While men are still 9 to 10 times more likely to commit violent crimes, scientists say that depression is an important factor in predicting whether an individual might set off on a violent rampage. Women are more often diagnosed with depression than men. Now that more of them are owning guns, does that mean women will be more likely to engage in violent crime than previously thought?

None of these questions should suggest that shooting ranges ought to stop offering Ladies’ Nights. But as a large new segment of the population becomes armed, there’s all the more reason for increased awareness about not only who is purchasing and carrying firearms, but why those people are carrying them to begin with.

For women, that reason is often self-defense. According to the Rape, Abuse, and Incest National Network, or RAINN, a woman is sexually assaulted in the U.S. every two minutes. This adds up to 207, 754 victims (age 12 or older) of sexual assault each year. Many self-defense experts believe in arming women in the event of an attack. One of the best known, Paxton Quigley, says she became an advocate after the rape of a close friend. “I asked my friend, ‘If you’d had a gun, do you think you could have stopped the attacker?'” Quigley recalled in an interview with The Daily Beast. “She said yes.”

Critics insist that these narratives present a skewed picture. “In 8 out of 10 cases, the woman knows the perpetrator,” says Tracy Cox of the National Sexual Violence Resource Center. “It’s not this ‘stranger danger.'”

Adds Josh Horwitz, the Executive Director of the Coalition to Stop Gun Violence, “Women are rational actors. They know that having a gun in the house increases the chance of suicide, it increases the chance of domestic violence.”

But gun advocates are quick to point out that women are attacked in their own homes or on the streets, whether by strangers or intimate partners.
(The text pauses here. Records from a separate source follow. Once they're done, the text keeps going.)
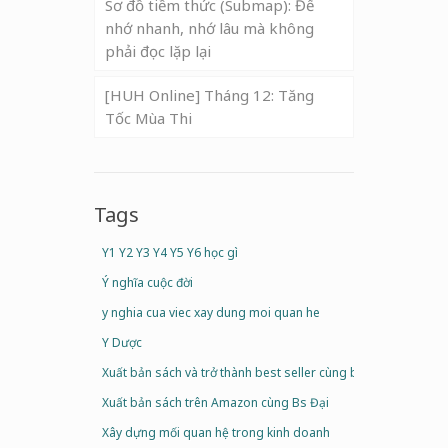
Sơ đồ tiềm thức (Submap): Để
nhớ nhanh, nhớ lâu mà không
phải đọc lặp lại
[HUH Online] Tháng 12: Tăng
Tốc Mùa Thi
Tags
Y1 Y2 Y3 Y4 Y5 Y6 học gì
Ý nghĩa cuộc đời
y nghia cua viec xay dung moi quan he
Y Dược
Xuất bản sách và trở thành best seller cùng bs Đại
Xuất bản sách trên Amazon cùng Bs Đại
Xây dựng mối quan hệ trong kinh doanh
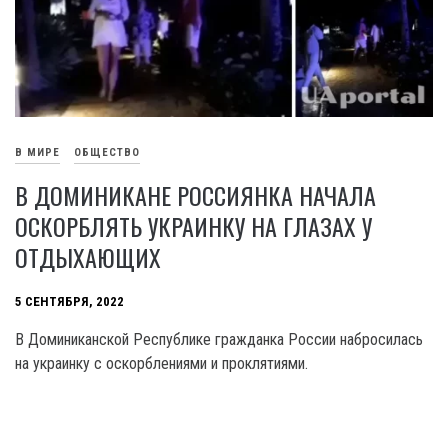
В МИРЕ
ОБЩЕСТВО
В ДОМИНИКАНЕ РОССИЯНКА НАЧАЛА
ОСКОРБЛЯТЬ УКРАИНКУ НА ГЛАЗАХ У
ОТДЫХАЮЩИХ
5 СЕНТЯБРЯ, 2022
В Доминиканской Республике гражданка России набросилась
на украинку с оскорблениями и проклятиями.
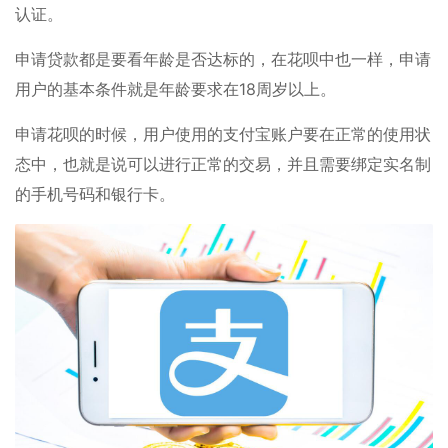
认证。
申请贷款都是要看年龄是否达标的，在花呗中也一样，申请
用户的基本条件就是年龄要求在18周岁以上。
申请花呗的时候，用户使用的支付宝账户要在正常的使用状
态中，也就是说可以进行正常的交易，并且需要绑定实名制
的手机号码和银行卡。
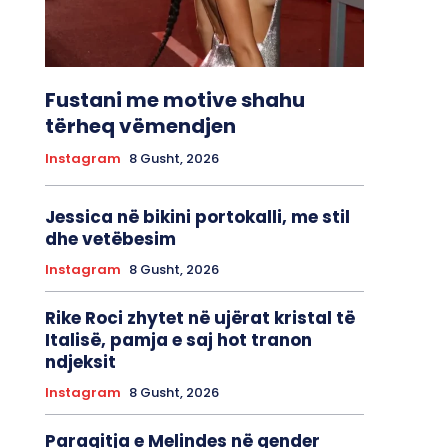
Fustani me motive shahu
tërheq vëmendjen
Instagram
8 Gusht, 2026
Jessica në bikini portokalli, me stil
dhe vetëbesim
Instagram
8 Gusht, 2026
Rike Roci zhytet në ujërat kristal të
Italisë, pamja e saj hot tranon
ndjeksit
Instagram
8 Gusht, 2026
Paraqitja e Melindes në qender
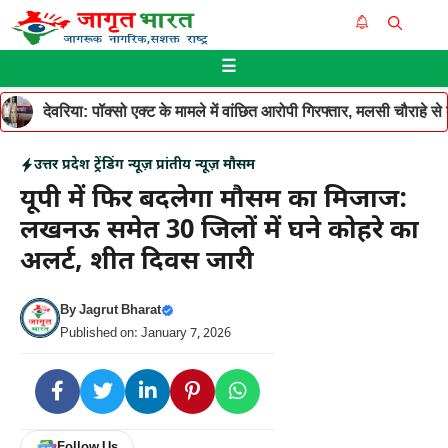
Skip
Me
to
☰
content
देवरिया: पॉक्सो एक्ट के मामले में वांछित आरोपी गिरफ्तार, मलसी चौराहे 
उत्तर प्रदेश
ट्रेंडिंग न्यूज़
प्रांतीय न्यूज़
मौसम
यूपी में फिर बदलेगा मौसम का मिजाज:
लखनऊ समेत 30 जिलों में घने कोहरे का
अलर्ट, शीत दिवस जारी
By
Jagrut Bharat
Published on: January 7, 2026
Follow Us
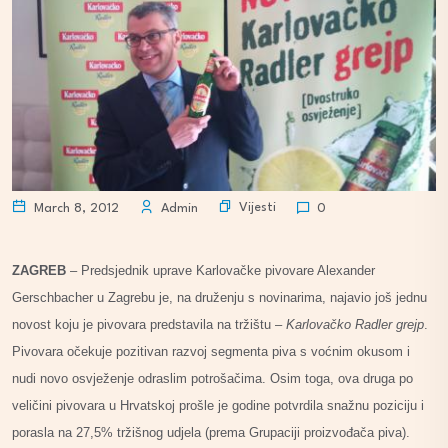
Vijesti
March 8, 2012
Admin
0
ZAGREB
– Predsjednik uprave Karlovačke pivovare Alexander
Gerschbacher u Zagrebu je, na druženju s novinarima, najavio još jednu
novost koju je pivovara predstavila na tržištu –
Karlovačko Radler grejp
.
Pivovara očekuje pozitivan razvoj segmenta piva s voćnim okusom i
nudi novo osvježenje odraslim potrošačima. Osim toga, ova druga po
veličini pivovara u Hrvatskoj prošle je godine potvrdila snažnu poziciju i
porasla na 27,5% tržišnog udjela (prema Grupaciji proizvođača piva).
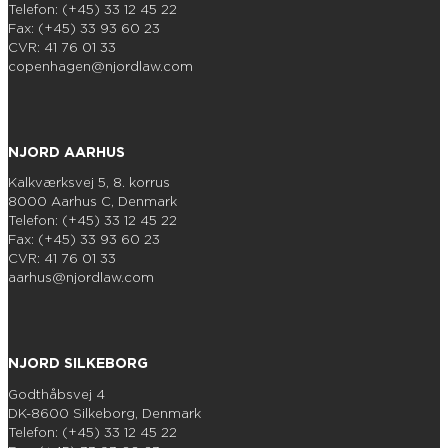
Telefon: (+45) 33 12 45 22
Fax: (+45) 33 93 60 23
CVR: 41 76 01 33
copenhagen@njordlaw.com
NJORD AARHUS
Kalkværksvej 5, 8. korrus
8000 Aarhus C, Denmark
Telefon: (+45) 33 12 45 22
Fax: (+45) 33 93 60 23
CVR: 41 76 01 33
aarhus@njordlaw.com
NJORD SILKEBORG
Godthåbsvej 4
DK-8600 Silkeborg, Denmark
Telefon: (+45) 33 12 45 22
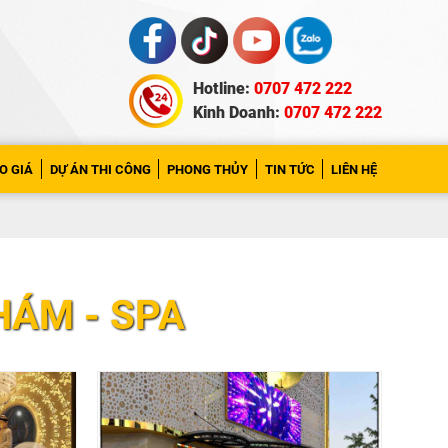
Hotline:
0707 472 222
Kinh Doanh:
0707 472 222
O GIÁ
DỰ ÁN THI CÔNG
PHONG THỦY
TIN TỨC
LIÊN HỆ
HÁM - SPA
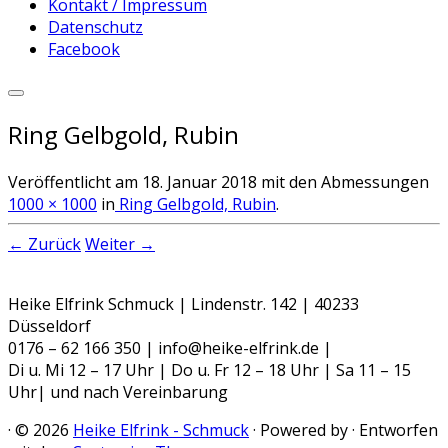
Kontakt / Impressum
Datenschutz
Facebook
Ring Gelbgold, Rubin
Veröffentlicht am
18. Januar 2018
mit den Abmessungen
1000 × 1000
in
Ring Gelbgold, Rubin
.
← Zurück
Weiter →
Heike Elfrink Schmuck | Lindenstr. 142 | 40233
Düsseldorf
0176 – 62 166 350 | info@heike-elfrink.de |
Di u. Mi 12 – 17 Uhr | Do u. Fr 12 – 18 Uhr | Sa 11 – 15
Uhr| und nach Vereinbarung
·
© 2026
Heike Elfrink - Schmuck
·
Powered by
·
Entworfen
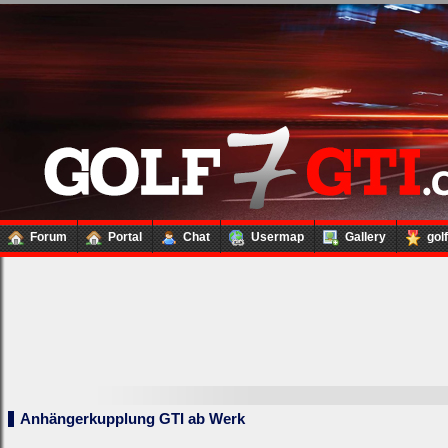
Forum
Portal
Chat
Usermap
Gallery
gol
Anhängerkupplung GTI ab Werk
In those scenarios, they insist, the attackers are often armed, usually stronger, and almost always have the clear advantage — unless the woman has a gun and knows how to use it.

In the end, the debate over women and guns boils down to a familiar question: Does arming more people make a society safer — or deadlier — as a whole? America has yet to reach a consensus on this, despite passionate arguments on both sides. Meanwhile, one can only hope that none of the patrons of Gun Goddess will walk into a crowd, pull out a leopard-print concealment purse, and open fire with a bedazzled weapon.